Третья часть книги - «Постреволюционное бытие: попытка самоосмысления» начинается с обращения к роману Евгения Замятина «Мы», написанному в 1920-1921 гг., жанр которого В.К.Кантор характеризует как «контрутопию», отличая его от антиутопии. Если антиутопия - «это реакция на утопические проекты, страх, что они могут осуществиться», то контрутопия «строится как реакция на то, что уже существует в жизни, в доведении этих жизненных интенций до логического конца» (с. 410).  Автор видит в качестве противоядия против утопии просвещение, выход из состояния несовершеннолетия и изучение философии Канта. Однако не оказывается ли как раз мир утопии верхом рассудочного отношения к действительности, торжеством логики, пускай и основанной на ложных посылках? «Мы» - не только «стройно и грозно марширующие колонны нумеров замятинской утопии, «мы» - одно из ключевых понятий коммюнотаристской социальной философии С.Л.Франка, понятие, предшествовавшее сингулярному Я. «Мы ль...  Но забудь эту присказку мыльную», - писал издававшийся в солидаристском издательстве «Посев» поэт-семидесятник Юрий Кублановский. «Мыльная присказка», - может быть вполне отмечена и как черта русской религиозной философии, которую, в таком случае, с полным правом можно обвинить в «контр-утопизме». Развенчание «кумиров» у Франка и борьба с идеократиями у Степуна безусловно были важной частью критической работы, которую проделывала русская философия по отношению к веку революций и пятилеток, но не меньшие усилия она делала и по осмыслению мифа как важнейшей категории социального бытия - здесь необходимо отметить не только Лосева с его «Диалектикой мифа», но и кружок «Воскресение», прежде всего А.А.Мейера, и Якова Голосовкера, и работы структуралистов, Елеазара Мелетинского, к примеру. Конечно, Степун стоял у истоков «Логоса», где был опубликован в первом номере перевод статьи Э.Гуссерля «Философия как строгая наука», но сам Степун с его артистизмом вряд ли может быть отнесен к числу «строго научных философов», которые одни только «способны защитить истинное христианство, отказавшись от возвеличения обрядоверия как смысла веры» (с. 461).

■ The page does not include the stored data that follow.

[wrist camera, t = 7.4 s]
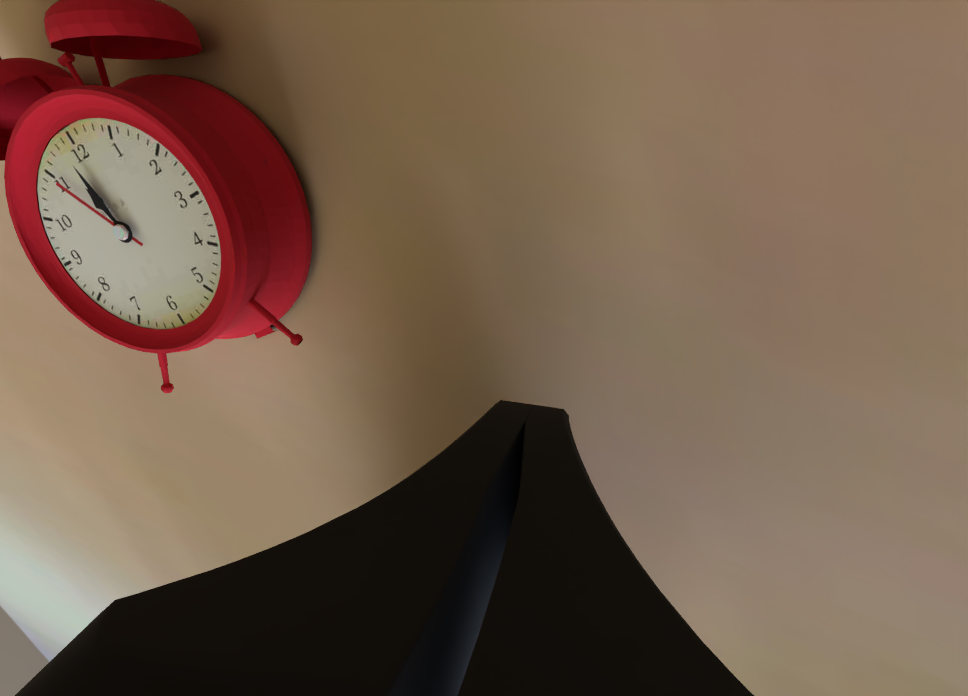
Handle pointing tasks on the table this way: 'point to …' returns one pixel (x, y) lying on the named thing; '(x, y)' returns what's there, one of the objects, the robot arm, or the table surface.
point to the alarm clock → (149, 188)
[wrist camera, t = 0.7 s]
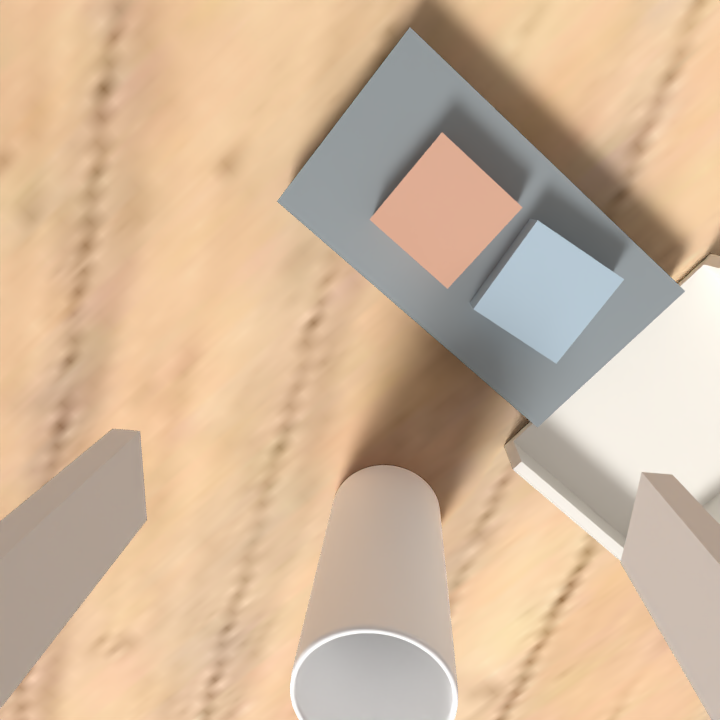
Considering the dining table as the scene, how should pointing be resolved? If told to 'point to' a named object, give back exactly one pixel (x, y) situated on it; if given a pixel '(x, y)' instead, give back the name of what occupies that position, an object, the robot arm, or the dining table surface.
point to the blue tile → (545, 290)
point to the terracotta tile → (445, 211)
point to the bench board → (539, 201)
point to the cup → (378, 608)
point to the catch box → (637, 420)
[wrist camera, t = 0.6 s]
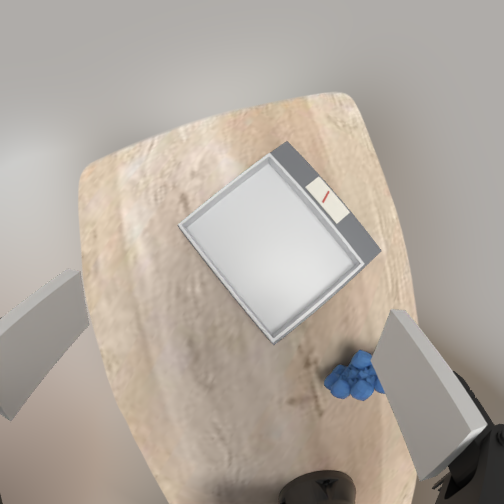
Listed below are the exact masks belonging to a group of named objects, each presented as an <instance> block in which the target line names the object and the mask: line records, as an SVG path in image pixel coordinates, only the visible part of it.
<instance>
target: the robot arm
mask: <svg viewBox="0 0 504 504" xmlns="http://www.w3.org/2000/svg"><path fill="white" fill-rule="evenodd" d="M88 326H89V320H88V314H87V309H86V304H85V297H84V291H83V285H82V278H81V272H80V271H78V270H73V269H66V270H65V271H63V272H62V273H61V274H59V275H58V276H56V277H55V278H53V279H52V280H51V281H49V282H48V283H46V284H45V285H44V286H42V287H41V288H39V289H38V290H37V291H35V292H34V293H33V294H31V295H30V296H29V297H27V298H26V299H25V300H23V301H22V302H21V303H20V304H18V305H17V306H16V307H15V308H13V309H12V310H11V311H9V312H8V313H7V314H6V315H4V316H3V317H1V318H0V414H1V415H3V416H4V417H5V418H7V419H8V420H10V421H12V420H13V418H14V417H15V416H16V414H17V413H18V412H19V410H20V409H21V407H22V406H23V404H24V403H25V402H26V401H27V399H28V398H29V397H30V395H31V394H32V393H33V391H34V390H35V389H36V388H37V386H38V385H39V384H40V383H41V381H42V380H43V379H44V377H45V376H46V375H47V374H48V373H49V371H50V370H51V369H52V368H53V366H54V365H55V364H56V363H57V361H58V360H59V359H60V358H61V357H62V356H63V354H64V353H65V352H66V351H67V350H68V348H69V347H70V346H71V345H72V344H73V343H74V342H75V340H76V339H77V338H78V337H79V336H80V334H81V333H82V332H83V331H84V330H85V329H86V328H87V327H88ZM370 361H371V363H372V365H373V367H374V369H375V372H376V374H377V376H378V378H379V380H380V383H381V385H382V387H383V389H384V392H385V394H386V396H387V398H388V401H389V403H390V405H391V408H392V410H393V413H394V415H395V417H396V420H397V422H398V425H399V427H400V430H401V432H402V435H403V437H404V440H405V442H406V445H407V447H408V450H409V453H410V455H411V458H412V461H413V463H414V466H415V469H416V472H417V474H418V477H419V480H420V481H423V480H426V479H429V478H432V477H434V476H437V475H438V474H439V473H441V472H442V471H443V470H444V469H445V468H446V467H447V466H448V467H449V470H450V472H449V473H448V474H446V475H445V476H444V477H443V478H442V479H441V480H439V481H438V482H437V483H436V484H435V485H434V486H433V488H432V489H435V488H437V487H438V486H439V485H441V484H442V483H443V484H442V487H440V488H439V489H438V491H440V493H439V495H438V498H437V500H436V503H435V504H504V424H498V425H494V424H493V422H492V421H491V419H490V418H489V416H488V414H487V413H486V411H485V410H484V408H483V407H482V405H481V404H480V402H479V401H478V399H477V398H475V395H474V393H473V392H472V390H470V388H469V386H468V385H467V383H466V382H465V380H464V379H463V378H462V377H461V376H459V375H458V374H457V373H456V372H455V371H452V370H451V369H450V367H449V366H448V364H447V363H446V362H445V360H444V359H443V358H442V356H441V355H440V354H439V352H438V351H437V350H436V348H435V347H434V346H433V344H432V343H431V342H430V340H429V339H428V338H427V336H426V335H425V334H424V333H423V331H422V330H421V329H420V328H419V326H418V325H417V324H416V323H415V321H414V320H413V319H412V318H411V316H410V315H409V314H408V313H407V312H406V310H394V309H391V310H390V313H389V316H388V318H387V321H386V324H385V326H384V329H383V332H382V334H381V337H380V339H379V342H378V344H377V346H376V349H375V351H374V354H373V356H372V358H371V360H370ZM355 496H356V489H355V486H354V483H353V481H352V479H351V478H350V477H349V476H348V475H346V474H344V473H341V472H337V471H319V472H314V473H310V474H306V475H304V476H301V477H299V478H297V479H295V480H293V481H292V482H290V483H289V484H287V485H286V486H285V487H284V488H283V490H282V491H281V493H280V495H279V504H355ZM0 504H3V503H2V499H1V495H0Z"/></svg>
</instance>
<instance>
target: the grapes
mask: <svg viewBox="0 0 504 504" xmlns="http://www.w3.org/2000/svg"><path fill="white" fill-rule="evenodd" d="M371 358H372V355H371V354H370V353H367V352H365V351H362V350H359V351H358V352H357V353H356V354H355V355H354V356H353V358H352V359H351V362H350V364H349V365H348V367H346V366H344V365H340V364H339V365H338V366H337V367H335V368H334V370H333V371H332V373H331V374H330V375H328V376H327V377H326V379H325V380H324V386H325V387H326V388H327V389H329V390H331V394H332V395H333V396H335V397H337V398H340V399H345V398H347V397H348V396H349V395H350V394H351V395H352V397H353V398H355V399H357V400H362V401H364V400H366V399H367V398H369V397H370V396H371V395H372V393H373V392H374V389H375V391H377V392H379V393H383V394H385V392H384V389H383V387H382V385H381V383H380V380H379V378H378V376H377V374H376V372H375V369H374V367H373V365H372V363H371V361H370V360H371Z"/></svg>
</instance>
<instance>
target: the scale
mask: <svg viewBox="0 0 504 504" xmlns="http://www.w3.org/2000/svg"><path fill="white" fill-rule="evenodd" d="M178 227H179V229H180V230H181V231H182V232H183V234H184V235H185V236H186V238H187V239H188V240H189V242H190V243H191V244H192V246H193V247H194V248H195V249H196V251H197V252H198V253H199V255H200V256H201V257H202V258H203V260H204V261H205V262H206V264H207V265H208V266H209V267H210V269H211V270H212V271H213V272H214V274H215V275H216V276H217V277H218V279H219V280H220V281H221V282H222V284H223V285H224V286H225V287H226V289H227V290H228V291H229V292H230V294H231V295H232V296H233V297H234V299H235V300H236V301H237V302H238V303H239V305H240V306H241V307H242V308H243V309H244V311H245V312H246V313H247V314H248V316H249V317H250V318H251V319H252V320H253V322H254V323H255V324H256V325H257V326H258V327H259V329H260V330H261V331H262V332H263V333H264V335H265V336H266V337H267V338H268V339H269V340H270V342H271V343H272V344H273V345H275V344H276V343H277V342H279V341H280V340H281V339H282V338H284V337H285V336H286V335H287V334H289V333H290V332H291V331H292V330H294V329H295V328H296V327H297V326H299V325H300V324H301V323H302V322H303V321H305V320H306V319H307V318H308V317H309V316H311V315H312V314H313V313H314V312H315V311H316V310H318V309H319V308H320V307H321V306H322V305H323V304H325V303H326V302H327V301H328V300H329V299H330V298H331V297H333V296H334V295H335V294H336V293H337V292H338V291H339V290H340V289H342V288H343V287H344V286H345V285H346V284H347V283H348V282H349V281H350V280H351V279H353V278H354V277H355V276H356V275H357V274H358V273H359V272H360V271H361V270H362V269H363V268H364V267H365V266H366V265H367V264H369V263H370V262H371V261H372V260H373V259H374V258H375V257H376V256H377V255H378V254H379V253H380V252H381V249H380V248H379V247H378V245H377V244H376V243H375V241H374V240H373V239H372V237H371V236H370V235H369V234H368V232H367V231H366V230H365V229H364V227H363V226H362V225H361V223H360V222H359V221H358V220H357V219H356V217H355V216H354V215H353V214H352V212H351V211H350V210H349V209H348V208H347V206H346V205H345V204H344V203H343V202H342V200H341V199H340V198H339V197H338V196H337V195H336V193H335V192H334V191H333V190H332V189H331V188H330V187H329V185H328V184H327V183H326V182H325V181H324V180H323V179H322V178H321V176H320V175H319V174H318V173H317V172H316V171H315V170H314V169H313V168H312V167H311V165H310V164H309V163H308V162H307V161H306V160H305V159H304V158H303V157H302V156H301V155H300V154H299V153H298V152H297V151H296V150H295V149H294V148H293V147H292V146H291V144H290V143H289V142H288V141H286V142H285V143H283V144H282V145H280V146H279V147H278V148H276V149H275V150H273V151H272V152H271V153H268V154H267V155H266V156H264V157H263V158H262V159H260V160H259V161H258V162H256V163H255V164H254V165H252V166H251V167H249V168H248V169H247V170H246V171H244V172H243V173H242V174H240V175H239V176H238V177H236V178H235V179H234V180H232V181H231V182H230V183H229V184H227V185H226V186H225V187H223V188H222V189H221V190H220V191H218V192H217V193H216V194H215V195H213V196H212V197H211V198H210V199H208V200H207V201H206V202H205V203H203V204H202V205H201V206H200V207H198V208H197V209H196V210H195V211H194V212H192V213H191V214H190V215H189V216H187V217H186V218H185V219H184V220H183V221H182V222H180V223H179V224H178Z"/></svg>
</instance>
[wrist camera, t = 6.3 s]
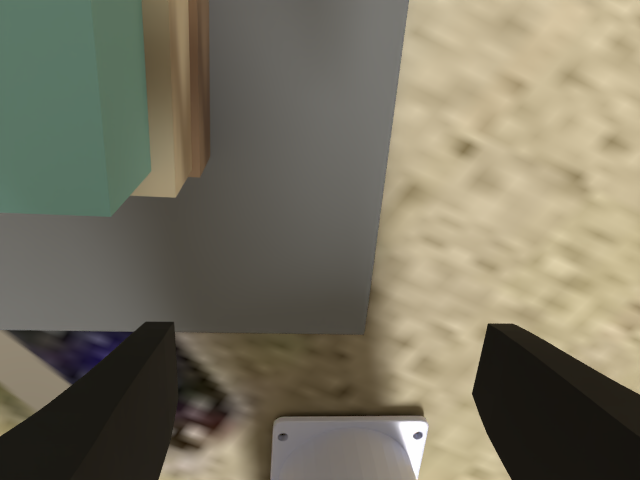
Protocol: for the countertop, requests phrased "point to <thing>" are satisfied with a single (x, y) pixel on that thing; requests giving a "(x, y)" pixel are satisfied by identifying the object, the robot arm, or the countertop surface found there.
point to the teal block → (72, 106)
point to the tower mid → (167, 96)
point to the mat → (240, 192)
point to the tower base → (199, 84)
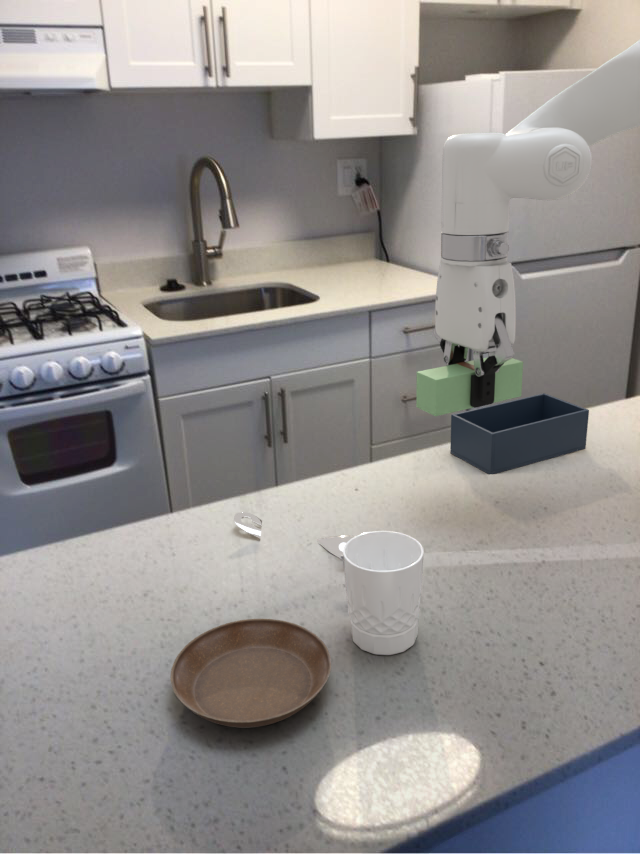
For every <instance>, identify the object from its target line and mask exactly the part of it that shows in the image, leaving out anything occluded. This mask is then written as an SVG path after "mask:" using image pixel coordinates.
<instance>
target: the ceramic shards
mask: <svg viewBox="0 0 640 854" xmlns="http://www.w3.org/2000/svg"><path fill="white" fill-rule="evenodd" d="M242 519H249V520H250V521H251V522H252V524H251V523H245V522H243V521H242ZM233 523H234V525H236V527H238V528H239V529H240V530H242V531H244V532H245V533H247V534H248V535H251V536H253V537H256V538H258V539H261V536H262V526H263V519H262V518H260V517H258V516H257V515H255V514H253V513H250V512H246V511H242V512H241V511H240V512H236V513H235V514H234V516H233ZM253 524H255V525H257V526H258V527H257V526H255V525H253ZM260 527H261V528H260ZM355 536H356V535H355ZM355 536H354V535H352V534H337V535H332V536H326V537H325V536H324V537H318V538H316V540H315V541H316V543H317V544H318V545H320V546H322V547H323V548H324V549H325V550H326V551H327V552H329V553H330V554H332V555H334V556H335V557H337V558H339V559H341V560H343V548H344V546H345V544H346V543H347V542H348V541H349V540H350V539H352V538H353V537H355Z"/></svg>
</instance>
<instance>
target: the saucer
mask: <svg viewBox="0 0 640 854" xmlns="http://www.w3.org/2000/svg"><path fill="white" fill-rule="evenodd" d="M329 651H330V650H329V649H328V647H327V646H326V644H325V643H324V641H323V640H322V639H321V638H320V637H319V636H318V635H317V634H315V633H314V632H313V631H311V630H309V629H307V628H306V627H303V626H301V625H300V624H296V623H294V622H290V621H286V620H281V619H274V618H247V619H240V620H239V619H238V620H235V621H229V622H227V623H224V624H220V625H218V626H215V627H212V628H211V629H208V630H206V631H204V632H203V633H201V634H199V635H198V636H196V637H194V638H193V639H192V640H190V641H189V642H188V643H187V644H186V645H185V646H184V647H183V648H182V649H181V650H180V651H179V653H178V654H177V656H176V657H175V659H174V661H173V664H172V666H171V670H170V676H169V678H170V679H169V680H170V685H171V688H172V691H173V693H174V695H175V697H176V698H177V699H178V701H180V702H181V704H183V705H184V706H185V707H186V708H187V709H188V710H189V711H191V712H192V713H193V714H195V715H197V716H199V717H200V718H202V719H204V720H206V721H209V722H211V723H213V724H217V725H221V726H225V727H230V728H240V729H249V728H260V727H266V726H269V725H272V724H276V723H278V722H280V721H284V720H286V719H288V718H290V717H292V716H293V715H296V714H297V713H298V712H300V711H301V710H303V709H304V708H306V706H308V705H310V703H311V702H312V701H314V699H315V698H316V697H317V696H318V695H319V694H320V692H321V691H322V690H323V688H324V687H325V685H326V683H327V682H328V680H329V678H330V675H331V671H332V659H331V658H332V657H331V654H330V652H329Z"/></svg>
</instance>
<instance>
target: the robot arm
mask: <svg viewBox="0 0 640 854" xmlns="http://www.w3.org/2000/svg"><path fill="white" fill-rule="evenodd" d="M636 128H640V39H638V40H637V41H636V42H634V43H633V44H632V45H630V46H629V47H628V48H626V49H624V50H623V51H621V52H620V53H618V54H617V55H615V56H614V57H612V58H610V59H608V60H607V61H606V62H604V63H603V64H601V65H600V66H598V67H597V68H596V69H594V70H593V71H591V72H590V73H588V74H586V75H585V76H584V77H582V78H580V79H579V80H577V81H576V82H574V83H572V84H571V85H568V87H566V88H564V89H563V90H562V91H560V92H559V93H557V94H556V95H554V96H553V97H552V98H550V99H548V100H547V101H546V102H544V103H543V104H542V105H540V106H539V107H538V108H537V109H536V110H534V111H532V113H530V114H529V115H528V116H526V117H525V118H524V119H522V120H521V121H520V122H519V123H518V124H517V125H515V126H514V127H513V128H511V129H510V130H509V131H508V132H506V133H502V132H498V131H497V132H493V131H491V132H469V133H459V134H458V133H457V134H453V135H451V136H449V137H448V138H447V139H446V140H445V142H444V144H443V148H442V161H441V164H442V165H441V167H442V168H441V169H442V170H441V171H442V172H441V222H440V223H441V225H440V226H441V228H440V230H441V231H440V232H441V234H440V262H439V268H438V272H437V273H438V274H437V279H436V290H435V303H434V324H435V325H434V328H433V331H432V333H433V336H434V337H435V339H436V340H437V342H438V343H439V347H440V349H441V351H442V353H443V356H442V361H443V364H445V366H448V365H453V364H457V363H461V362H468V361H467V358H468V354H469V350H472V358H473V360H474V370H475V375H471V391H470V405H471V406H472V407H474V409H477V408H482V407H486V406H490V405H493V404H494V403H493V402H494V394H495V373H498V372H499V369H500V367H501V366H502V365H503V364H504V362H507V361H508V360H510V359H512V358H513V359H514V357H515V351H514V348H513V345H514V344H515V341H516V326H517V325H516V324H517V309H516V307H517V305H516V301H517V300H516V288H515V287H516V285H515V277H514V271H513V265H512V262H511V261H508V257H509V256H508V255H509V250H510V244H509V235H510V234H509V233H510V231H509V230H510V212H511V211H510V210H511V200H512V199H527V200H535V201H537V200H538V201H558V200H561V199H564V198H567V197H569V196H571V195H573V194H574V193H576V192H577V191H578V190H579V189H581V188H582V187H583V185H584V184H585V183H586V181H587V180H588V178H589V176H590V174H591V170H592V165H593V155H592V151H591V147H593V146H594V145H596V144H598V143H600V142H601V141H604V140H606V139H608V138H610V137H612V136H616V135H617V134H620V133H623V132H627V131H629V130H633V129H636ZM486 354H487V356H488V357H486V358H487V359H486V360H485V361H484V360H483V358H484V355H486Z"/></svg>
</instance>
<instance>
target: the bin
mask: <svg viewBox="0 0 640 854" xmlns="http://www.w3.org/2000/svg"><path fill="white" fill-rule="evenodd" d="M450 414H451V415H450V449H449V450H450V451H449V453H450V454H451V455H453V456H454V457H456V458H458V459H460V460H461V461H464V462H466V463H467V464H469V465H471V466H472V467H474V468H476V469H478V470H480V471H482V472H484V473H486V474H487V475H497V474H500V473H505V472H507V471H511V470H515V469H519V468H521V467H525V466H528V465H533V464H536V463H539V462H543V461H547V460H551V459H554V458H557V457H561V456H565V455H568V454H571V453H575V452H578V451H579V452H580V451H582V450H586V447H587V439H588V438H587V437H588V427H589V426H588V425H589V417H590V415H589V414H590V409H588V408H585V407H583V406H580V405H578V404H574V403H572V402H570V401H567V400H564V399H561V398H559V397H555V396H554V395H551V394H548V393H545V392H543V393H542V392H541V393H539V394H533V395H530V396H526V397H521V398H515V399H512V400H508V401H504V402H503V401H502V402H498V403H496V404H489V405H485V406H481V407H477V408H474V409H473V408H472V409H468V410H463V411H460V412H455V413H450Z"/></svg>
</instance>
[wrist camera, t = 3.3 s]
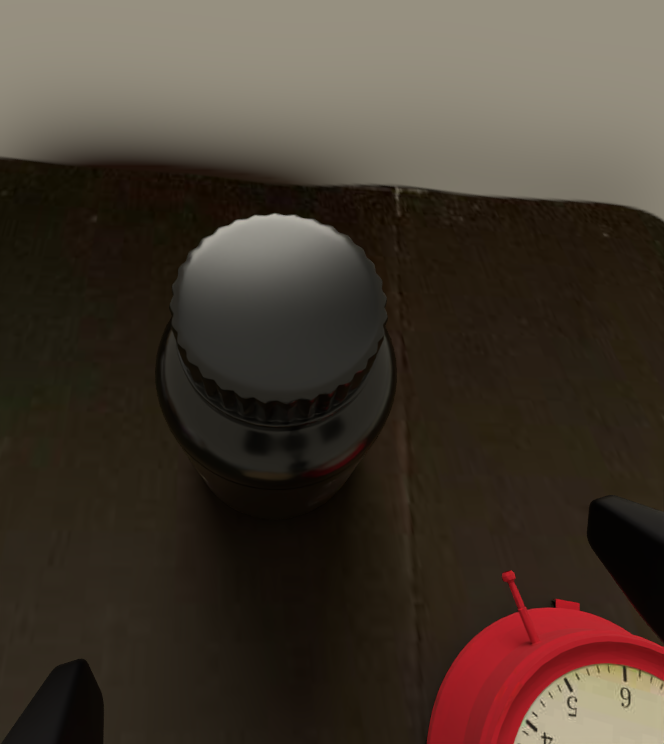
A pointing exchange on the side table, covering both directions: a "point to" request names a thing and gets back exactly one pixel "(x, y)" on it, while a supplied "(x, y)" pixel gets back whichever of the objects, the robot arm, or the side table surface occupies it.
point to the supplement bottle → (276, 363)
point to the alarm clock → (552, 682)
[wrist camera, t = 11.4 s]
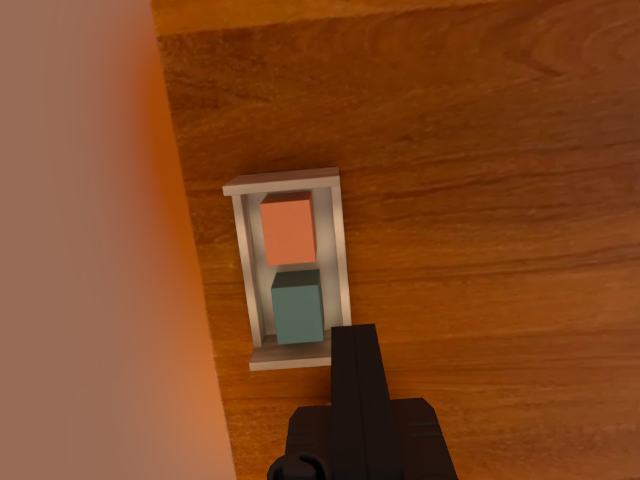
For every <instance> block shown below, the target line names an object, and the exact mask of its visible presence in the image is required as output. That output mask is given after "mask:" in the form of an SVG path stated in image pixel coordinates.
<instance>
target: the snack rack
mask: <svg viewBox="0 0 640 480" xmlns="http://www.w3.org/2000/svg"><path fill="white" fill-rule="evenodd" d="M222 188H223V195H224V196H231V197H232V203H233V210H234V217H235V224H236V231H237V237H238V244H239V251H240V258H241V265H242V271H243V278H244V285H245V292H246V299H247V305H248V312H249V319H250V326H251V333H252V339H253V346H254V350H253V353H252V356H251V359H250V362H249V367H250V371H257V370H271V369H285V368H300V367H314V366H329V365H331V327H336V326H350V325H352V322H351V310H350V298H349V285H348V273H347V261H346V249H345V237H344V225H343V212H342V200H341V188H340V175H339V167H327V168H316V169H305V170H294V171H283V172H272V173H261V174H250V175H239V176H237V177H235V178H234V179H232V180H231V181H229V182H228V183H227V184H225V185H224V186H222Z"/></svg>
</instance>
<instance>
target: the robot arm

Глава о «хранительницах» - жёнах русских эмигрантов - довольно необычно смотрится в разделе о попытке самоосмысления послереволюционного бытия. Но, видимо, здесь срабатывает архетип декабристов, столь прочно вписанный в историю русской интеллигенции. «Тела русских жен были тленны, как и все в мире, но дух их был и вправду нетленен, горя огнем божественной любви» (с. 504), - поэтически заключает автор. Только из всего спектра жен он выбирает жену Франка и Зинаиду Гиппиус (чей брак с Мережковским вряд ли можно признать образцовым).  Досадно, что столь нетривиально заявленная тема не была сколько-нибудь подробно разработана. Практически ничего не сказано о Л.Ю.Бердяевой, чьи мемуары «Профессия - жена философа» недавно были изданы в Москве.  Нет и Веры Николаевны Ильиной, пережившей своего мужа В.Н.Ильина на 30 лет и так много сделавшей для сохранения его памяти и издания его наследия. А сколько можно было бы написать о женах Н.О. и В.Н. Лосских, Л.И. Шестова, о. Сергия Булгакова и многих других. Но в чем автор безусловно прав: феномен русской интеллектуальной эмиграции оказался возможен лишь в силу того, что подавляющее большинство выехавших мыслителей верили в возрождение России. Они и сами надеялись туда вернуться, и уж точно верили в то, что придет день, когда на родине будут востребованы их труды. Это давало им творческое вдохновение, да и просто силы жить. К сожалению, этого практически нельзя сказать о теперешней эмиграции. 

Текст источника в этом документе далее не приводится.